Ini menunjukkan bahwa apa yang dialami Budi Pego ini adalah potret kecil apa yang sebenarnya sedang terjadi di negeri ini. Sebagai seorang petani Budi Pego mempunyai hak untuk mempertahankan ruang hidupnya, di mana bila pertambangan ini berlanjut terus-menerus, ini akan menyebabkan degradasi benteng alam (Pegunungan Tumpang Pitu) yang kemudian menjadi bumerang bagi Budi Pego dan masyarakat sekitar karena rusaknya alam dan lenyapnya ruang hidup mereka. Dalam kelas sosial, petani selalu menempati posisi subordinasi dari kelas sosial di atasnya. Inilah yang Pierre Bourdieu sebut sebagai Habitus, sebuah proses dialektika internalisasi eksternalisasi seorang individu dalam kelas sosial di mana dia berada.

Kedua, Budi Pego dalam hal ini setidaknya mempunyai beberapa Kapital (modal) yang membuatnya berani bertarung dalam sebuah Arena (dalam hal ini adalah tambang). Pierre Bourdieu setidaknya menyebut empat perbedaan kapital dalam masyarakat, kapital ekonomi menjadi kapital yang pertama kali bisa terlihat secara kasat mata (kekayaan, uang dll). Namun kapital lain yang juga sangat berpengaruh di dalam masyarakat adalah kapital budaya, sosial, simbolik (kebanggaan). Budi Pego memang secara kapital ekonomi tidak setangguh apa yang dimiliki oleh pihak penambang, atau pun kapital budaya (ilmu pengetahuan) juga tidak dimilikinya. Tapi kapital sosial (hubungan sosial dalam masyarakat) menjadi kapital yang paling berharga dan menentukan dalam perjuangan Budi Pego bersama masyarakat dalam memperjuangkan ruang hidupnya, karena secara sosial masyarakat juga menerima dampak buruk dari terjadinya pertambangan tersebut.

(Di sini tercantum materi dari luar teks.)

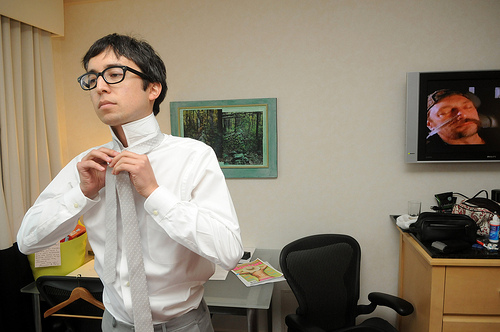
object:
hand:
[109, 151, 163, 198]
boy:
[10, 31, 242, 329]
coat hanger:
[40, 272, 106, 323]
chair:
[278, 227, 415, 332]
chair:
[33, 270, 105, 330]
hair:
[139, 57, 169, 80]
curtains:
[0, 16, 63, 253]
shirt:
[12, 110, 243, 326]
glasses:
[77, 65, 161, 92]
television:
[402, 70, 499, 162]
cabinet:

Namun dengan tidak dimilikinya kapital ekonomi dan budaya oleh Budi Pego membuatnya menjadi sasaran empuk oleh pihak penambang dengan strategi mengkriminalisasi Budi Pego dan kawan-kawannya dengan tuduhan menyebarkan paham terlarang. Inilah yang kemudain melahirkan sebuah Doxa (wacana dominan) di masyarakat bahwa perjuangan yang dilakukan Budi Pego dan kawan-kawannya adalah sebuah tindakan terselubung dari sebuah paham terlarang. Kekuasaan atas kapital ekonomi dan budaya membuat pihak penambang berhak menentukan suatu stereotip terhadap Budi Pego. Karena pemerintah juga melegitimasi kriminalisasi ini dengan dalih pembangunan nasional sebagai sebuah Orthodoxa (wacana penguat Doxa). Sehingga wacana yang tersebar di masyarakat seakan mengamini kriminalisasi yang terjadi, karena di arena yang lain isu PKI sedang panasnya diperbincangkan. Sehingga dalam keberlanjutannya, perjuangan Budi Pego dan kawan-kawannya ini semakin tersudut dan menciptakan konflik horizontal dengan elemen lain di masyarakat.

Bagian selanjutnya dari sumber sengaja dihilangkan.